My huge family. Wonderful family on all sides. Justin. Family and love. Someone saying “I’m here”, someone reading my blogs and understanding. So wonderful to see them all rooting for me. Proud of me.
2014: That’s easy. There are two things. My girl, and writing. Oh and Mike and my sisters.
- What are my dreams and hopes?
2010: To learn to live with all this and to really really live. To wake up. To write from my soul. To share my soul. To get it out, like it’s my last demon that has to has to has to go down on the page for good. For once and for all.
To give love and accept it right back. To take care of myself and my loved ones. To keep my focus on MENTAL WELLNESS, not illness.
I WANT TO BE PROUD OF MYSELF. IN THAT OLD, SILENT KIND OF WAY.
I want to write that book, that one book, no one’s ever written and it has to be pitiless and brave and about love and strength. It’s not about being mentally ill or mentally anything. It’s with the other part of our body that leads us–our spirits.

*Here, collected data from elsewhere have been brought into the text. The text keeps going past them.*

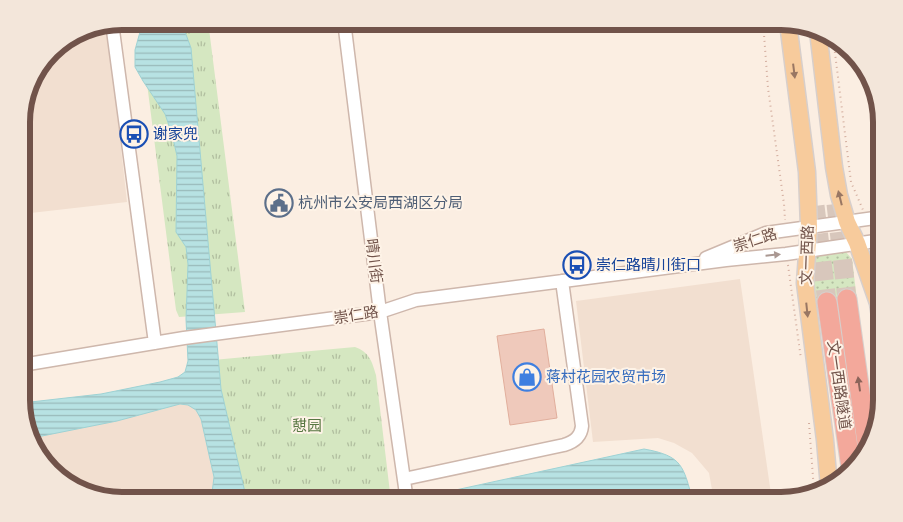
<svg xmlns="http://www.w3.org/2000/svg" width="903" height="522" viewBox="0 0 903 522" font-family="Roboto,'Noto Sans SC',sans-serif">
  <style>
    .residential { fill: #f2dfd0 }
    .commercial { fill: #fbdcd6 }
    .grass { fill: url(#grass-dots) }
    .park { fill: url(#park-tufts) }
    .water { fill: url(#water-rules); stroke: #9ed2d4 }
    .building { fill: #efc9bb; stroke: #e1ae9c }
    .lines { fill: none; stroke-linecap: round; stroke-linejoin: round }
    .highway-tunnel { stroke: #d8c7bc; stroke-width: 19; stroke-dasharray: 19 9; stroke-linecap: butt }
    .minor-casing { stroke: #ceb7ac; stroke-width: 15 }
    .major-casing { stroke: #d7cfcc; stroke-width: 19 }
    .highway-casing { stroke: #d7cfcc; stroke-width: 21 }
    .path { stroke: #d3ad9e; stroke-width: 2; stroke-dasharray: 1 4; stroke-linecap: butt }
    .minor { stroke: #fff; stroke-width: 12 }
    .major { stroke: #f7cb9c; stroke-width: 16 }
    .highway { stroke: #f3a89b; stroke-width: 19 }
    .oneway { fill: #997763 }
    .oneway2 { fill: #aa9892 }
    .oneway3 { fill: #8b645a }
    .labels { text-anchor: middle; stroke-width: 4; stroke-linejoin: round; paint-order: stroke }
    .transit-label { font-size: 15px; fill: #164399; stroke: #fef3e7; text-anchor: start }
    .service-label { font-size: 15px; fill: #4e5e75; stroke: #fef3e7; text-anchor: start }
    .street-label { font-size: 15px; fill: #71534a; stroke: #fef3e7 }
    .shop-label { font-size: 15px; fill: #366cbe; stroke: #fef3e7; text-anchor: start }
    .park-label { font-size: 15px; fill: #587742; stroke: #fef3e7 }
    .rim { fill: none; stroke: #71534a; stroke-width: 6 }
  </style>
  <defs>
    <pattern id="grass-dots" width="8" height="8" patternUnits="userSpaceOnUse" patternTransform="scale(1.25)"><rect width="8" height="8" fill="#d5e7c1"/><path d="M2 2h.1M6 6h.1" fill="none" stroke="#b1be9f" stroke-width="1.8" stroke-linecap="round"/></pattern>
    <pattern id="park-tufts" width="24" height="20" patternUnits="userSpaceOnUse" patternTransform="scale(1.25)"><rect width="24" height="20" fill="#d5e7c1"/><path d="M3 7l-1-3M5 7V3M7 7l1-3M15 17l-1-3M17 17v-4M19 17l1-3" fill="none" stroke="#b1be9f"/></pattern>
    <pattern id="water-rules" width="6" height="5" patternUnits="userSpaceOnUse" patternTransform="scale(1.25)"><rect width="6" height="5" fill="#b7e2e3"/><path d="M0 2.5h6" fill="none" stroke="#99baba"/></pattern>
  </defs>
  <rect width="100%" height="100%" fill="#fbeee2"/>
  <path class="residential" d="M108,32L127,202L22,214V109L32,77L55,47L75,34Z
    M740,279L772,501H714L709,473L692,453L674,443L658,438L593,442L576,301Z
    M193,398L209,428L223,501H122L72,487L38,456L30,434Z
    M651,486L669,501H603Z"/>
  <path class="commercial" d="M107,24L108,32L75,34L84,29Z"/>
  <path class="grass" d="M846,252L852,259L858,308C843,298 831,300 818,313L814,291V260L816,256Z"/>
  <path class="park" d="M139,21H208L245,312L179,317L176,310Z
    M355,347C369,352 372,361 376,375L391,501H243L213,360Z"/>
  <path class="water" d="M143,21H181L191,48L221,389L247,501H211L214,477L201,419L196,410L188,405L180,404L117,421L32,438L22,413V403L101,394L160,382L178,377L185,372L188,361L186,319L188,264L186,247L176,232L177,156L172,134L165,114L143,81L135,67V50Z
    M644,449C683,456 683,466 693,501H660L656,496L646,492L608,501H420L451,491Z"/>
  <path class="building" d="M544,329L557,418L510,425L497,336Z"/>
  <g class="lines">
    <path class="highway-tunnel" d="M836,204L847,299
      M815,206L827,302"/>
    <g class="minor-casing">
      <path id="minor" d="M344,21L380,312L407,501
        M112,23L155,343
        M706,258L766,233L882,217
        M22,365L184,338L380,312L416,300L726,260L786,254L882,240
        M404,479L564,445C574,442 581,437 582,426L562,281"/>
    </g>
    <g class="major-casing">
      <path id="major" d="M788,23L807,172L809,227L805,283L825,440L829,487
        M818,31L834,167L839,195L847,222L857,243L878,303L882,330"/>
    </g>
    <g class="highway-casing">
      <path id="highway" d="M847,299L868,450
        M827,302L851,468"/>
    </g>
    <path class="path" d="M763,21L768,88L784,204L785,220
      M833,37L851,182L863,210
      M788,265L801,359
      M809,423L814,491"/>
    <use href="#minor" class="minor"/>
    <use href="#major" class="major"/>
    <use href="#highway" class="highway"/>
  </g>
  <defs><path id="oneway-solid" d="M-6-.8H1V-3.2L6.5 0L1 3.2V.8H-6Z" transform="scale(1.25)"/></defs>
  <g class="oneway">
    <use href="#oneway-solid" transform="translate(794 71) rotate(83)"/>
    <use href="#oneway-solid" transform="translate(840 198) rotate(-104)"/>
    <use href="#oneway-solid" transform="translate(807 310) rotate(84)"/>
  </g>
  <use class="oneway2" href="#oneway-solid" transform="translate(773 255) rotate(-6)"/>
  <use class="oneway3" href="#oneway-solid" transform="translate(859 384) rotate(-98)"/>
  <defs>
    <g id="bus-ring" transform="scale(1.4375)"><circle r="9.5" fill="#fef3e7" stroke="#1a4fb4" stroke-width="1.5"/><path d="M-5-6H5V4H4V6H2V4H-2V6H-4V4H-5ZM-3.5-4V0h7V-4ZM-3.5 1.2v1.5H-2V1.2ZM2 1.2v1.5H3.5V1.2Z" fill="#1a4fb4"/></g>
    <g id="civic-ring" transform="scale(1.4375)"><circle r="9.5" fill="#fef3e7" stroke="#5c6f8a" stroke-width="1.5"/><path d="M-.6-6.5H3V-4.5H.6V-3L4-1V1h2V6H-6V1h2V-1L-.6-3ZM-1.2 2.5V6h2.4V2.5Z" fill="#5c6f8a"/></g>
    <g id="shop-ring" transform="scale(1.4375)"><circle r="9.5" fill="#fef3e7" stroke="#3f7fe0" stroke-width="1.5"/><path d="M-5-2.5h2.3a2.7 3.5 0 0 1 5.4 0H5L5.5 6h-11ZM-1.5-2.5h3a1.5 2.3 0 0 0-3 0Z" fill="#3f7fe0"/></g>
  </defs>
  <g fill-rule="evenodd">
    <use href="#bus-ring" x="134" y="134"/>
    <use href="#civic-ring" x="279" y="203"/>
    <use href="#bus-ring" x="577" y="265"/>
    <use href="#shop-ring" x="527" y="377"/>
  </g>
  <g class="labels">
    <g class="transit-label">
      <text x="153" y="139">谢家兜</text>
      <text x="596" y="270">崇仁路晴川街口</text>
    </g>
    <g class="service-label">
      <text x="298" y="208">杭州市公安局西湖区分局</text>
    </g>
    <g class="street-label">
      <text transform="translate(755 240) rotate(-18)" y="5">崇仁路</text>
      <text transform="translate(807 255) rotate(-88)" y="5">文一西路</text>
      <text transform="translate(374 261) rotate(83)" y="5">晴川街</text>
      <text transform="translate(356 315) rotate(-9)" y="5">崇仁路</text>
      <text transform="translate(839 385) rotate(82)" y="5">文一西路隧道</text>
    </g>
    <g class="shop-label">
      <text x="546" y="382">蒋村花园农贸市场</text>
    </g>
    <g class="park-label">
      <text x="307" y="431">憇园</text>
    </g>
  </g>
  <path d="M0 0H903V522H0ZM122 30H781A92 92 0 0 1 873 122V400A92 92 0 0 1 781 492H122A92 92 0 0 1 30 400V122A92 92 0 0 1 122 30Z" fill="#f3e6da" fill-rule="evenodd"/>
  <path class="rim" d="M122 30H781A92 92 0 0 1 873 122V400A92 92 0 0 1 781 492H122A92 92 0 0 1 30 400V122A92 92 0 0 1 122 30Z"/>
</svg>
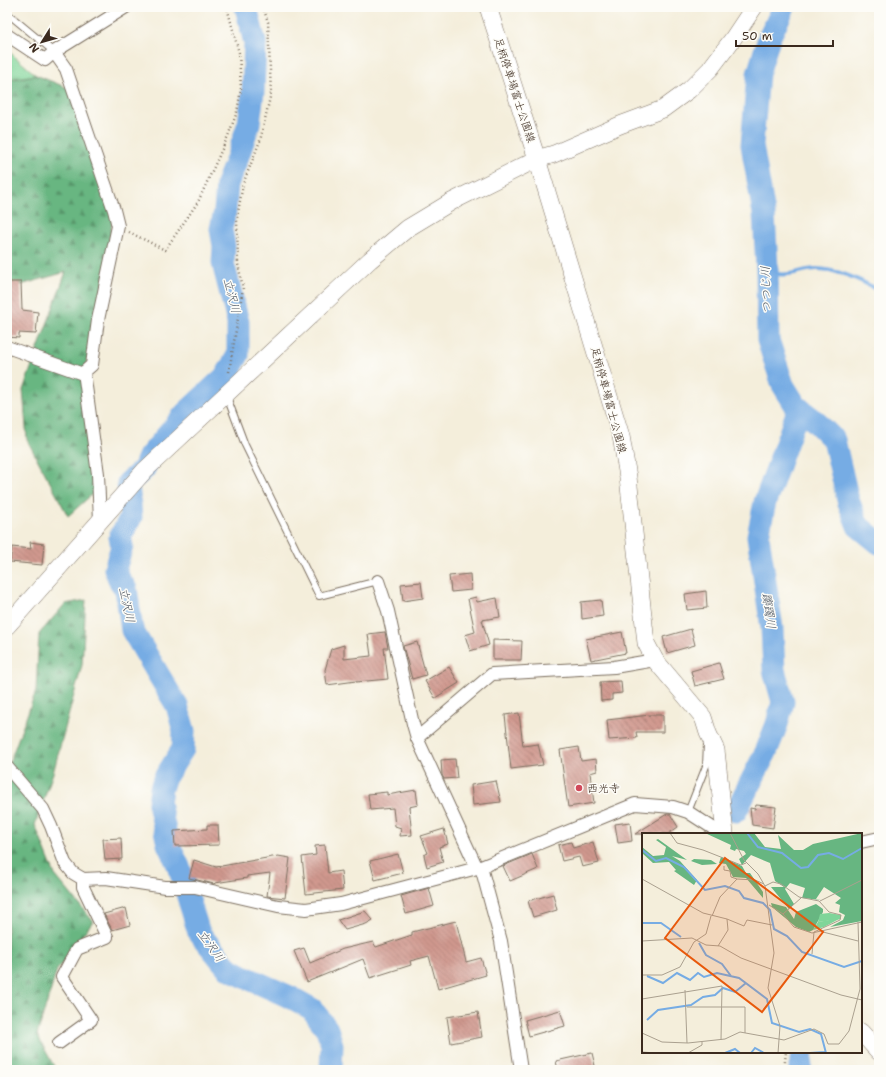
<svg xmlns="http://www.w3.org/2000/svg" width="886" height="1077" viewBox="0 0 886 1077" font-family="'Shantell Sans','Klee One',sans-serif">
<style>
.grass{fill:url(#grass-tufts);stroke:#5d805c}
.forest{fill:url(#forest-firs);stroke:#517050}
.lines{fill:none;stroke-linecap:round;stroke-linejoin:round}
.stream{stroke:#76ace4;stroke-width:4}
.river{stroke:#76ace4;stroke-width:23}
.building{fill:url(#building-back-hatch)}
.lane-casing{stroke:#7c6f60;stroke-width:8}
.street-casing{stroke:#7c6f60;stroke-width:14}
.secondary-casing{stroke:#7c6f60;stroke-width:18}
.path{stroke:#7c6f60;stroke-width:2.5;stroke-dasharray:1 3;stroke-linecap:butt}
.lane{stroke:#fff;stroke-width:6}
.street{stroke:#fff;stroke-width:12}
.secondary{stroke:#fff;stroke-width:17}
.poi-dot{fill:#d1495b;stroke:#fdfcf7;stroke-width:1.5}
.labels{text-anchor:middle;stroke-width:3;stroke-linejoin:round;paint-order:stroke}
.street-label{font-size:11px;fill:#3b2a1e;stroke:#fdfcf7}
.poi-label{font-size:11px;fill:#3b2a1e;stroke:#fdfcf7;text-anchor:start}
.water-label{font-size:12px;font-style:italic;fill:#505863;stroke:#fdfcf7}
.inset-river{fill:none;stroke:#76ace4;stroke-width:2}
.inset-road{fill:none;stroke:#aaa08f;stroke-width:1}
.view{fill:#e8590c;fill-opacity:0.15;stroke:#e8590c;stroke-width:2}
.inset-edge{fill:none;stroke:#3b2a1e;stroke-width:2}
</style>
<defs>
<pattern id="grass-tufts" width="24" height="20" patternUnits="userSpaceOnUse"><rect width="24" height="20" fill="#7fd599"/><path d="M3 7l-1-3M5 7V3M7 7l1-3M15 17l-1-3M17 17v-4M19 17l1-3" fill="none" stroke="#6fb783"/></pattern>
<pattern id="forest-firs" width="22" height="20" patternUnits="userSpaceOnUse"><rect width="22" height="20" fill="#67b681"/><path d="M5 1l3.5 6h-7zM16 11l3.5 6h-7z" fill="#569469"/></pattern>
<pattern id="building-back-hatch" width="6" height="6" patternUnits="userSpaceOnUse"><rect width="6" height="6" fill="#d0988e"/><path d="M-1 5l2 2M0 0l6 6M5-1l2 2" fill="none" stroke="#aa7c73"/></pattern>
</defs>
<rect width="100%" height="100%" fill="#fdfcf7"/>
<filter id="ink" filterUnits="userSpaceOnUse"><feTurbulence type="fractalNoise" baseFrequency=".025" numOctaves="2"/><feDisplacementMap in="SourceGraphic" scale="8" xChannelSelector="R" yChannelSelector="G"/><feConvolveMatrix kernelMatrix="1 2 1 2 8 2 1 2 1" color-interpolation-filters="sRGB"/></filter>
<filter id="wash" filterUnits="userSpaceOnUse"><feTurbulence type="fractalNoise" baseFrequency=".012" numOctaves="4" result="noise"/><feDisplacementMap in="SourceGraphic" scale="16" xChannelSelector="R" yChannelSelector="G"/><feGaussianBlur stdDeviation="0.9" result="paint"/><feColorMatrix in="noise" values="0 0 0 0 0 0 0 0 0 0 0 0 0 0 0 0 0 1.4 0 .05"/><feComposite in="paint" operator="in"/></filter>
<g filter="url(#wash)">
<rect width="100%" height="100%" fill="#f4eedb"/>
<path class="grass" d="M7,50L36,75L7,79Z"/>
<g class="forest">
<path d="M36,75L80,93L113,215L98,320L83,374L96,491L68,516L27,440L23,390L66,272L7,289V80Z"/>
<path d="M86,600L82,665L53,773L35,825L55,875L93,921L57,970L37,1035L56,1070H7V769L36,691L39,634L65,604Z"/>
</g>
<g class="lines">
<path class="stream" d="M767,268C771,270 775,273 778,274C791,277 805,268 818,269C839,270 861,280 879,291"/>
<g class="river">
<path d="M246,7L255,43L253,92L249,123L237,159L227,184L225,211L221,229L224,246L223,263L238,322V355L226,376L186,413L149,457L144,469L128,483L131,517L120,537L122,546L115,569L120,581L126,589L132,630L177,706L184,731L183,749L164,779L161,789L159,803L168,844L179,867L199,933L227,967L243,976L292,998L312,1009L327,1029L332,1045L331,1070"/>
<path d="M784,7L769,38L758,74L752,145L764,214L767,268L768,340L783,385L796,406L814,420L834,440L848,500L858,526L879,543"/>
<path d="M736,811L766,752L777,724L783,702L774,670L772,628L758,536L765,502L799,408"/>
<path d="M800,1070L802,1052"/>
</g>
</g>
<g id="blocks">
<g class="building">
<path d="M7,282H21L22,310L38,312L36,334L19,333V338L7,337L9,300H7Z"/>
<path d="M30,542L44,544L42,565L10,562L12,547L31,549Z"/>
<path d="M470,574L471,590L451,592L449,576Z"/>
<path d="M421,582L423,598L403,601L401,584Z"/>
<path d="M706,591L707,608L687,610L685,594Z"/>
<path d="M476,597L477,602L497,598L500,617L482,620L489,645L470,651L465,635L475,632L468,599Z"/>
<path d="M601,600L603,616L582,619L581,602Z"/>
<path d="M691,629L695,645L667,653L663,637Z"/>
<path d="M385,632L388,648H384L388,679L356,682V681L327,685L325,670L331,649L344,645V659L371,656L368,634Z"/>
<path d="M622,632L626,653L591,660L586,639Z"/>
<path d="M493,640L522,641L521,660H493Z"/>
<path d="M417,642L426,675L412,679L403,646Z"/>
<path d="M719,663L724,679L695,686L691,671Z"/>
<path d="M449,667L459,683L435,698L425,681Z"/>
<path d="M621,681L622,693L612,694V700L601,701L600,682Z"/>
<path d="M519,713L523,746L538,744L543,765L511,769L505,715Z"/>
<path d="M650,715H663V732H636L637,738L609,740L607,720Z"/>
<path d="M579,747L581,761L596,759L597,771L590,773L594,803L568,807L560,750Z"/>
<path d="M455,759L457,778L444,779L442,775L441,760Z"/>
<path d="M496,781L501,802L473,805L471,785Z"/>
<path d="M416,790L418,805L409,807L412,835L400,836L401,828L395,826L393,808L370,810L368,794L387,792V795Z"/>
<path d="M756,805L776,807L773,828L752,825L750,808L755,809Z"/>
<path d="M667,814H670L678,827L668,834H635Z"/>
<path d="M630,822L632,841L618,843L615,824Z"/>
<path d="M207,825H218L219,845L175,846L174,831L207,829Z"/>
<path d="M444,829L448,844L439,847L443,862L427,867L424,855L428,853L421,836Z"/>
<path d="M121,838L122,859L105,860L103,839Z"/>
<path d="M571,842L573,848L593,842L599,863L582,867L579,857L562,861L558,845Z"/>
<path d="M325,845L328,873L341,871L343,890L306,894L302,857L316,855L315,846Z"/>
<path d="M398,854L403,873L375,880L370,861Z"/>
<path d="M532,854L538,869L510,881L503,866Z"/>
<path d="M278,856L290,858L285,898L267,896L270,873L247,876V878L215,883L214,884L189,878L194,860L216,867Z"/>
<path d="M429,888L434,906L406,914L401,896Z"/>
<path d="M553,894L557,910L533,917L528,901Z"/>
<path d="M126,908L130,925L112,930L104,914Z"/>
<path d="M365,911L373,920L366,924L345,930L338,920Z"/>
<path d="M456,921L466,962L481,958L486,975L438,989L429,956L410,961L411,965L370,978L363,959L307,982L294,951L304,948L310,963L343,949L373,942L376,947L412,935V932Z"/>
<path d="M560,1010L565,1026L529,1036L525,1020Z"/>
<path d="M478,1012L482,1037L451,1043L447,1017Z"/>
<path d="M592,1053L596,1070H558L556,1061Z"/>
</g>
</g>
</g>
<g filter="url(#ink)">
<use href="#blocks" fill-opacity="0" stroke="#7c6f60" stroke-width="1"/>
<g class="lines">
<defs>
<g id="lane">
<path d="M7,13L54,52"/>
<path d="M227,397L245,445L319,596L378,581"/>
<path d="M688,812L706,766L707,743"/>
</g>
<g id="street">
<path d="M7,35L45,60L54,52L126,7"/>
<path d="M54,52L66,69L114,210L118,226L98,320L92,365L84,372L98,474L100,521"/>
<path d="M7,347L83,374L84,372"/>
<path d="M378,581L388,611L413,724L417,738"/>
<path d="M7,767L43,809L51,826L65,863L73,873L83,879L106,878L165,887H195L278,906L306,909L341,904L477,868"/>
<path d="M861,842L879,838"/>
<path d="M481,867L635,804L673,807L688,812L722,834"/>
<path d="M59,1043L91,1020L62,977L77,949L107,937L83,887V879"/>
<path d="M521,1070L501,941L481,867L477,868L417,738L492,674L614,667L655,660"/>
</g>
<g id="secondary">
<path d="M488,7L537,159L621,436L628,477L646,643L655,660L703,717L708,733L716,750L725,834"/>
<path d="M7,626L145,470L370,260L408,228L451,202L537,159L554,154L620,125L663,109L689,90L710,69L732,40L754,7"/>
<path d="M861,1032L879,1052"/>
</g>
</defs>
<use href="#lane" class="lane-casing"/>
<use href="#street" class="street-casing"/>
<use href="#secondary" class="secondary-casing"/>
<g class="path">
<path d="M129,232L165,250L198,202L228,136L237,112L241,89L239,53L227,7"/>
<path d="M229,372L243,288L238,264L237,218L243,184L260,141L271,93L268,22L263,7"/>
<path d="M784,1070L786,1052"/>
</g>
<use href="#lane" class="lane"/>
<use href="#street" class="street"/>
<use href="#secondary" class="secondary"/>
</g>
</g>
<circle class="poi-dot" cx="579" cy="788" r="4"/>
<g class="labels">
<g class="street-label">
<text transform="translate(515 90) rotate(72)" y="4">足柄停車場富士公園線</text>
<text transform="translate(609 400) rotate(75)" y="4">足柄停車場富士公園線</text>
</g>
<g class="poi-label">
<text x="587" y="792">西光寺</text>
</g>
<g class="water-label">
<text transform="translate(766 290) rotate(-92)" y="4">つつじ川</text>
<text transform="translate(232 296) rotate(76)" y="4">立沢川</text>
<text transform="translate(127 605) rotate(78)" y="4">立沢川</text>
<text transform="translate(769 611) rotate(82)" y="4">躑躅川</text>
<text transform="translate(211 946) rotate(54)" y="4">立沢川</text>
</g>
</g>
<g transform="translate(642 833)">
<rect width="220" height="220" fill="#f4eedb"/>
<path d="M199,85L182,94L171,97L176,89Z" fill="#7fd599"/>
<path d="M63,0H112L123,14L139,16L136,2L152,17H161L171,11L220,0V88L188,94L201,87L203,82L197,79L198,72L193,70L199,65L182,54L174,66L179,67L160,65L163,55L148,50L143,56L152,71L147,76L129,54H142L133,48L128,30L109,22L100,32L97,26L104,21L102,18L94,16L93,18L88,16L89,12ZM16,6L45,27L30,23L38,28L55,47L52,52L32,38L34,37L27,29L11,30L0,20V14L11,23L22,22L24,14L14,7ZM79,24L100,33L104,40H108L121,59V65L104,45L91,44L84,31L77,30ZM52,26L69,27L75,31L60,32L49,28ZM129,70L144,74L152,86L154,79L174,71L181,76V79L171,97L167,99L154,94L130,74Z" fill="#67b681"/>
<path d="M187,80L199,82V86L176,89L178,81Z" fill="#7fd599"/>
<path class="inset-river" d="M105,0L116,14L140,20L159,35L166,34L176,22L187,20L201,26L220,15M0,17L14,28L24,25L42,34L63,57L83,53L97,58L102,65L121,70L128,77L132,96L145,103L160,119L202,134L220,128M0,90H19L39,104M57,110L64,122L80,131L89,143M5,143L21,150L35,140L48,147L56,140L62,144L75,140L97,145L125,166L130,190L157,199L168,196L179,201L184,220M5,187L16,177L49,172L61,164L73,162L81,155L93,159L104,150M83,220L93,216L98,220M109,220L113,215L122,220M168,220L183,219"/>
<path class="inset-road" d="M28,0L35,10L61,17L99,32L104,30M88,0L102,27L116,41L123,53L132,120L126,155L138,193L136,220M82,33V37L88,38L89,44L95,46M0,46L61,80L85,86L86,97L76,113M123,53L131,49L139,51L157,64L177,68L187,79L199,82L198,87L172,99L170,121M178,68L220,47M127,72L141,81L152,94L170,100L220,89M141,81L159,65M70,83L78,64L95,46L113,47L122,51M85,86L102,93L105,87L130,92M181,99L216,108M0,108L50,105L64,112L78,113L99,125L199,162L220,167M0,142H20L38,134L52,109L64,101L69,83M43,157L45,210M0,166L80,153L79,207M45,174H103V200M0,200L20,209L46,210L83,206L98,199L142,207L172,196L182,201L186,211H197L207,198L218,156L216,89M0,219L14,220M46,220L60,212V209"/>
<path class="view" d="M83,25L181,99L120,179L23,105Z"/>
<rect width="220" height="220" class="inset-edge"/>
</g>
<rect width="886" height="1077" fill="none" stroke="#fdfcf7" stroke-width="24"/>
<g transform="translate(42 42) rotate(233)" stroke="#fdfcf7" stroke-width="3" paint-order="stroke">
<path d="M0-3L7 15L0 10L-7 15Z" fill="#3b2a1e"/>
<text y="-6" font-size="11" font-weight="bold" text-anchor="middle" fill="#3b2a1e">N</text>
</g>
<path d="M736 40v6h97v-6" fill="none" stroke="#3b2a1e" stroke-width="2"/>
<text x="742" y="40" font-size="12" fill="#3b2a1e" stroke="#fdfcf7" stroke-width="3" paint-order="stroke">50 m</text>
</svg>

“I never saw a wild thing feel sorry for itself.” –DH Lawrence But then I think what if mental illness will be another Robin Williams scenario–the truth of it, the hardness of it, is that it’s tough to beat. And that’s the problem right there–we’re under the assumption that it’s something to beat instead of learning to live with. “Like Hemingway, some artists can’t break free of the pain that made them creators in the first place.” It’s a matter of the fight in you, and using that fight to feed your soul.